The fabrication of low profile “active” intravascular devices using conventional techniques is not feasible and repeatable for clinical interventional MRI procedures [1,2]. We aimed to introduce a reliable method to fabricate micro inductively coupled RF resonators that maximize the coupled signal strength for intravascular device visualization under MRI. First, we performed Finite Element Method (FEM) simulations of both helical and tilted solenoid designs to perform the computational analysis of their electrical and magnetic characteristics Then, we designed a unique CNC based electro-mechanic system (figure 1) for this fabrication process. Based on FEM simulation results, we fabricated optimized complex resonator geometry on non-planar catheter surfaces using CNC based custom made thin film coating system via conductive ink (Conductive Compounds, NH, USA) to eliminate the need for using rigid analog circuit components such as insulated solenoid wire and capacitor and also lower the overall catheter profile.The received signal signature of both straight and tilted helical coil geometries were studied in details in order to bring out visibility performance of different resonator designs for interventional MRI applications. The mathematical expressions of these helixes were pointed out and their magnetic flux densities were stated via dipole design methodology. The prototypes of both straight and tilted helix coils were fabricated via conductive ink using exact dimensions used in FEM simulations on the catheter shaft surface with ±1 µm tolerance (Figure 2). Inductance values and coil characteristics of fabricated coils were compared with simulation results using Network Analyzer (4395A Network Analyzer, Agilent Technologies, CA). Fabricated coils were tested as matched with convenient capacitors under 1.5 T MR system (Siemens, Erlangen, Germany) in ASTM 2182 gel phantom using GRE sequence (TE/TR =1.8/8.2 ms, flip = 5°, FOV = 300 mm, matrix = 192 x 192, slice thickness = 5 mm) to observe their coupled signal strengths.

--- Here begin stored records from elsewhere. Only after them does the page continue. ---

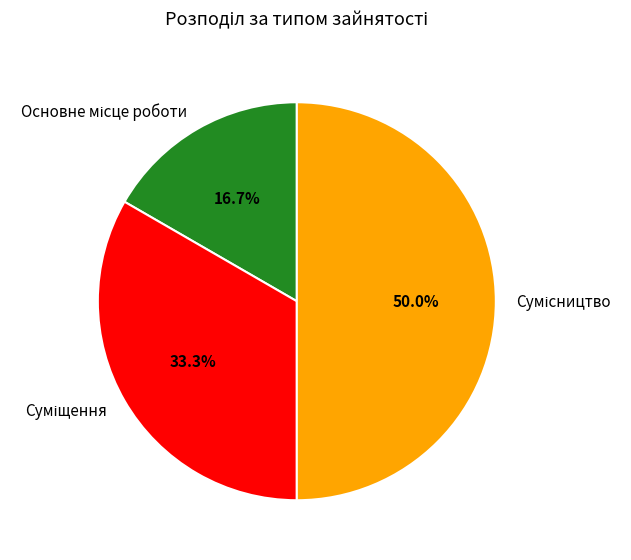

Between Сумісництво and Основне місце роботи, which is larger?

Сумісництво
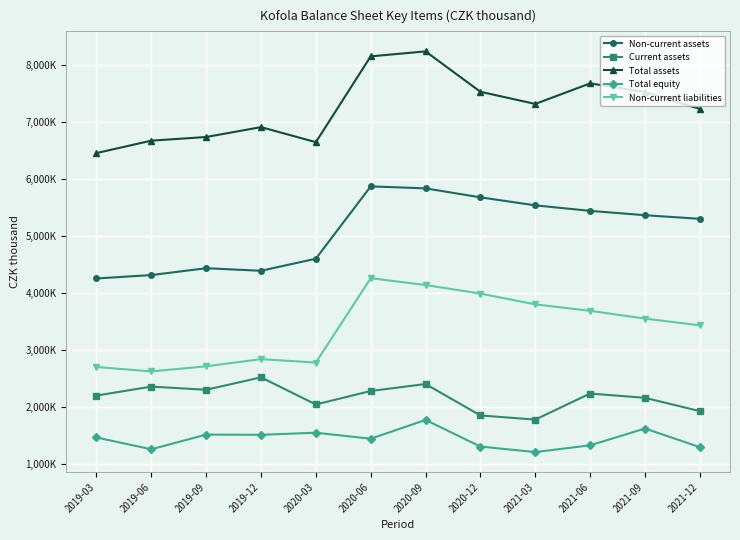

The value of Current assets at 2020-03 is 2046296. True or false?

True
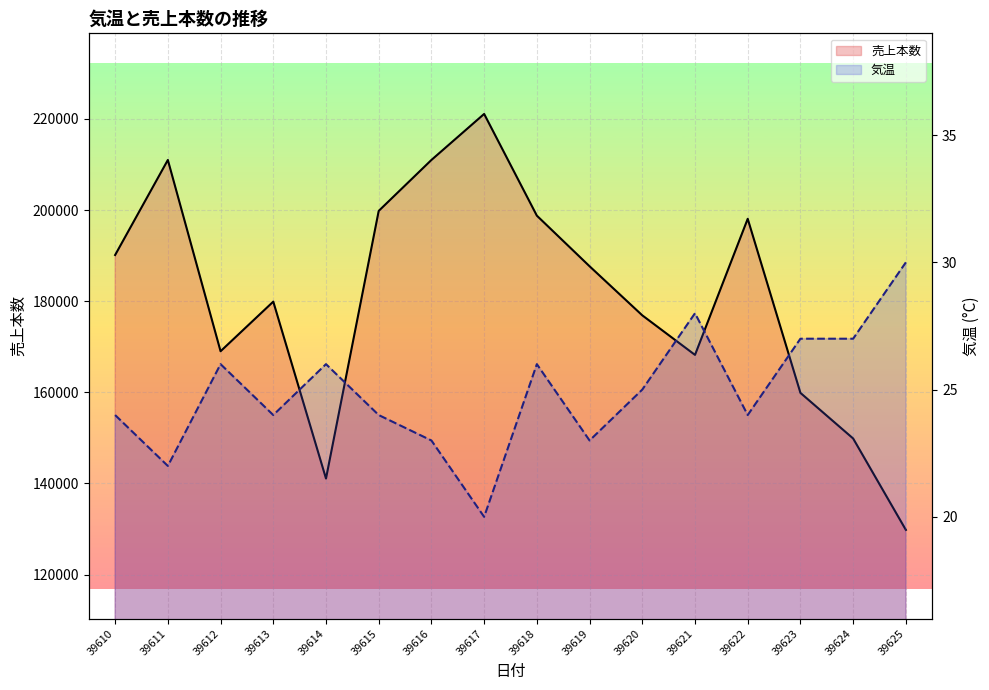

True or false: 気温 and 売上本数 intersect in this chart.

False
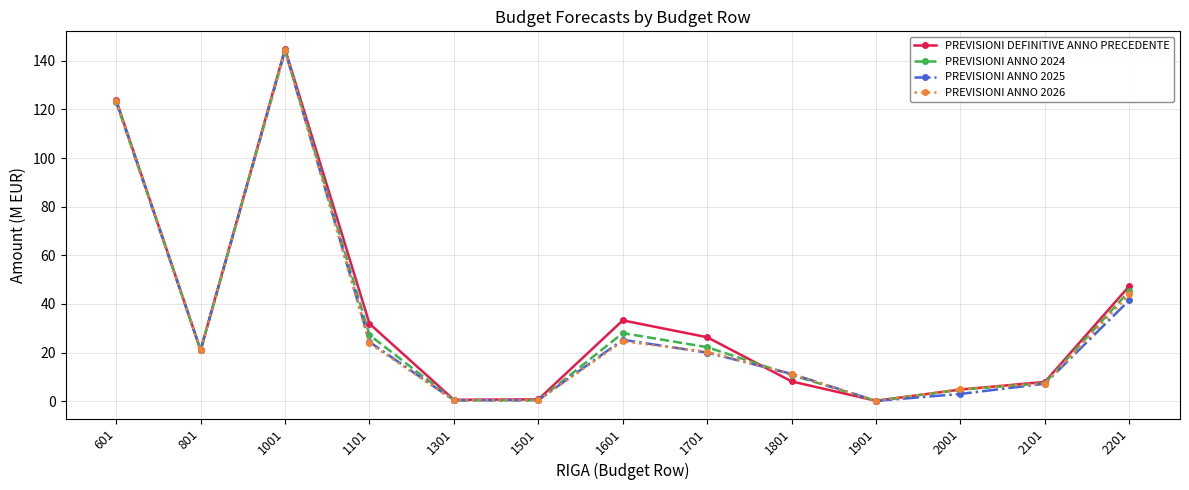

True or false: PREVISIONI ANNO 2025 has more than 1 interior local peaks.

True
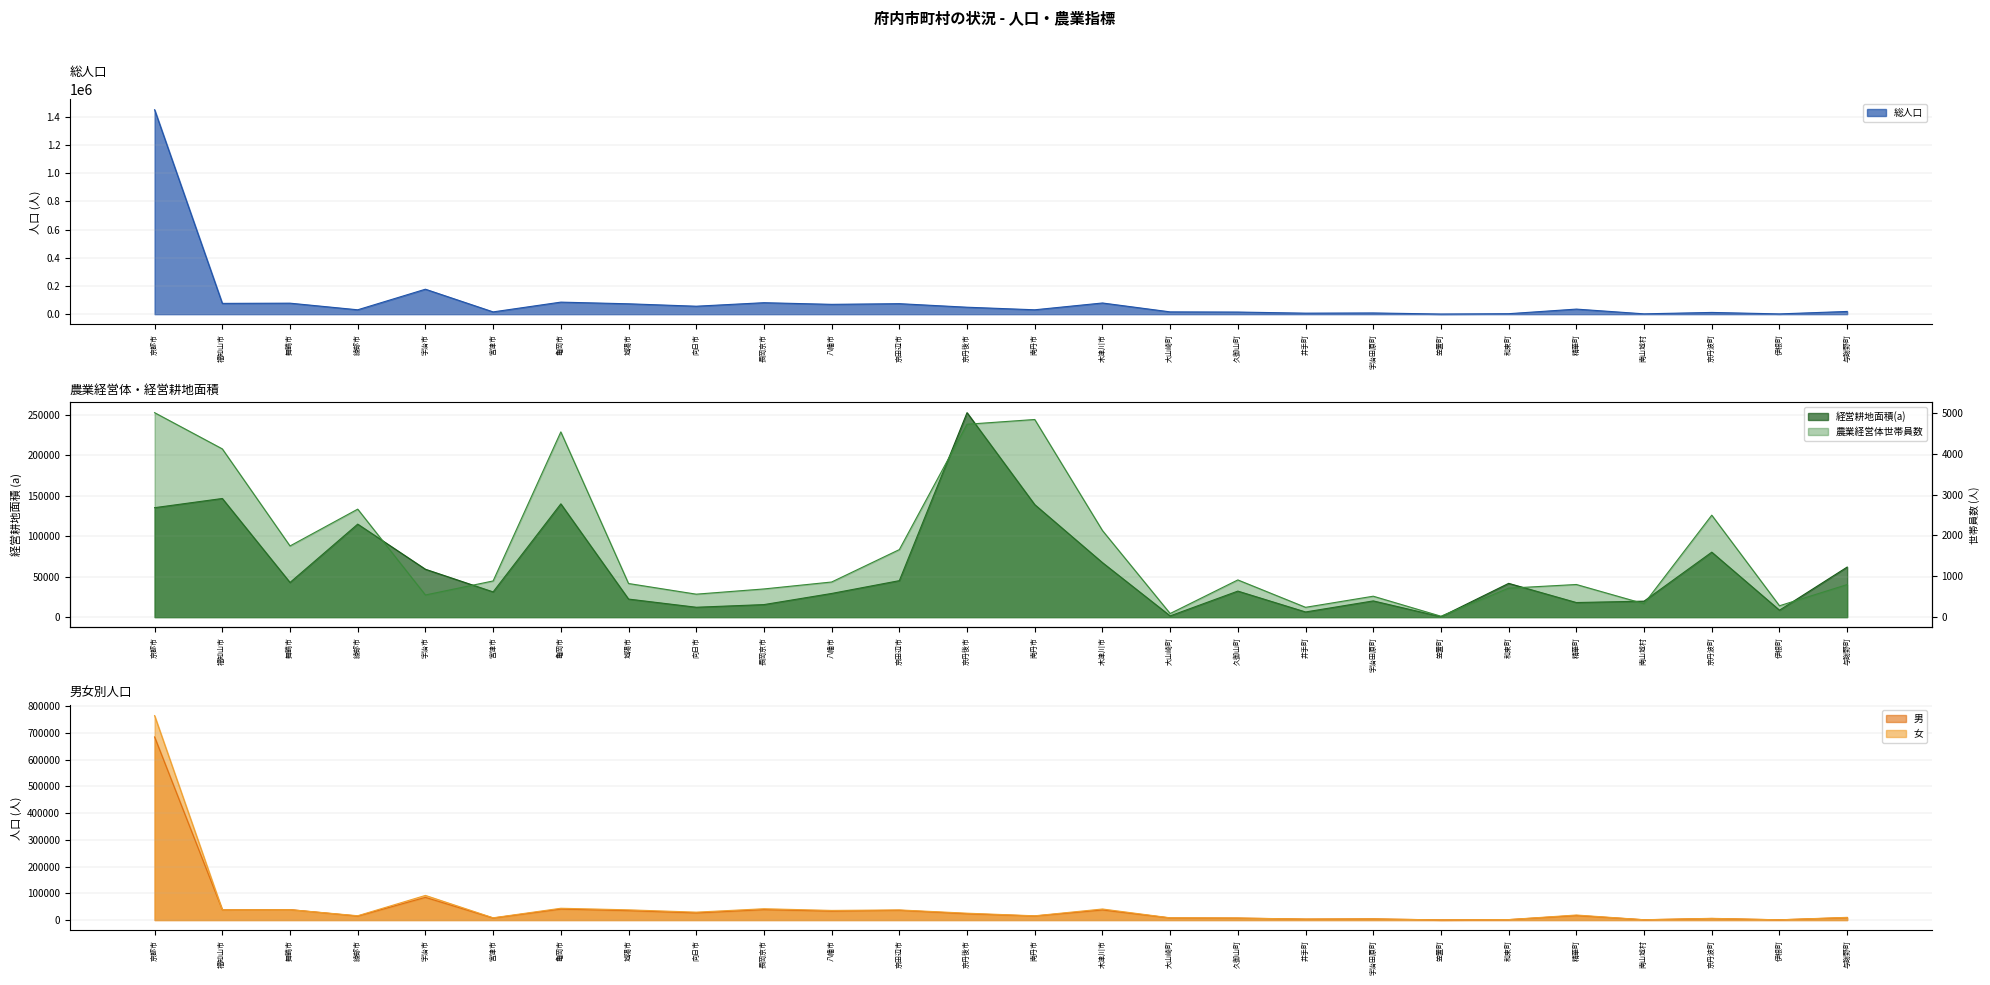

What position from the right is 久御山町?

10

Additionally simulations of 1.5 Tesla MRI catheter device with double helical coils were performed using the same methodology via HFSS program, and the resonance frequency is found approximately as 63 MHz.

Figure 2 shows fabricated straight and tilted helix coils adhering to simulated dimension. After fabrication, error margin of custom made thin film coating system was measured as ±1 µm.

As it is indicated in Figure 3, the results of simulations of both straight and tilted helical coils are consistent with laboratory measurements. Using the same dimensions and structures both in simulations and fabrications has provided congruent data. For 13 turns tilted helix coil design while simulation result is 914 nH, measured inductance value is 859 nH and for 13 turns straight helix coil design while the simulation result is 583 nH, measured inductance value is 539 nH.

Figure 4 shows the simulation results for magnetic field of straight and helical coils presented. Parallel to directionality measurements, straight helical coils has strong magnetic fields through the normal vector of their curvature, however the reduction of magnetic field due to change of direction is less severe in tilted helical coils than straight helical coils. It is clear that the FEM simulations are reliable for coil simulations in order to express their magnetic and electrical properties.

Additionally simulations of tilted double helix resonator via HFSS program were performed. The resonance frequency was observed around 62.74 MHz, which was 1.06 MHz away from the design frequency that was 63.8 MHz. The imperfect conductive coating thickness may cause such a small variation.

Finally, as can be seen in figure 5, under MRI, coupled signal strength of tilted helix coil is seen brighter than straight helix coil.

We fabricated micro RF resonators successfully over 6 Fr catheter surface using custom made CNC thin film coating system. The proposed solenoid geometries were determined through FEM simulations. The bench top measurements over the resonator prototypes through network analyzer were consistent with FEM simulation results. Also it was shown that the visibility of tilted resonator has less orientation dependency relative to main magmetic field direction compare to straight helix coils under MRI.